Exercise objective – This exercise calls for every line of the listing below that contains the word "environmental".

Materials provided –
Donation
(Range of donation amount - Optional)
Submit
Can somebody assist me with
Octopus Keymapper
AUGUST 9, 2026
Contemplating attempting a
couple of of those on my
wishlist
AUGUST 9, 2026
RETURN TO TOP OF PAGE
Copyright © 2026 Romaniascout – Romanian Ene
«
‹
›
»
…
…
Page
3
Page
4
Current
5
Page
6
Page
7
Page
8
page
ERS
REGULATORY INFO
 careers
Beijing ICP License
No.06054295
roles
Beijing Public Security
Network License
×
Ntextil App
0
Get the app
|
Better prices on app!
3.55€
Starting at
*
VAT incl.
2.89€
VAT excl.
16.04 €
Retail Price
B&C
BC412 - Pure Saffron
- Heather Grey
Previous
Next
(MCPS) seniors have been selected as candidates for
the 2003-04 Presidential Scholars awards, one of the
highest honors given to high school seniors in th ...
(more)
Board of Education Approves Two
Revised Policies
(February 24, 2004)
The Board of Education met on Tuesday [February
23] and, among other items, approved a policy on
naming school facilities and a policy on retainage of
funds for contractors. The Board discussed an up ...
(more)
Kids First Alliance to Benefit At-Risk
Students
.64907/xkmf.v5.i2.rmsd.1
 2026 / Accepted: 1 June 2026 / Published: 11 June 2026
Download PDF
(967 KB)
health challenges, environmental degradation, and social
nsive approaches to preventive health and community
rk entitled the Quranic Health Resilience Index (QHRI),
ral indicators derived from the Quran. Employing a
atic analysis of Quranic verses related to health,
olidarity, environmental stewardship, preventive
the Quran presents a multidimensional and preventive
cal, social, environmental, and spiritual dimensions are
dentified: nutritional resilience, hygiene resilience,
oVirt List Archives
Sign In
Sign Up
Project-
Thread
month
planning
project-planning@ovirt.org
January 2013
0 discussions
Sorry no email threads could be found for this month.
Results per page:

Solution for this task –
health challenges, environmental degradation, and social
olidarity, environmental stewardship, preventive
cal, social, environmental, and spiritual dimensions are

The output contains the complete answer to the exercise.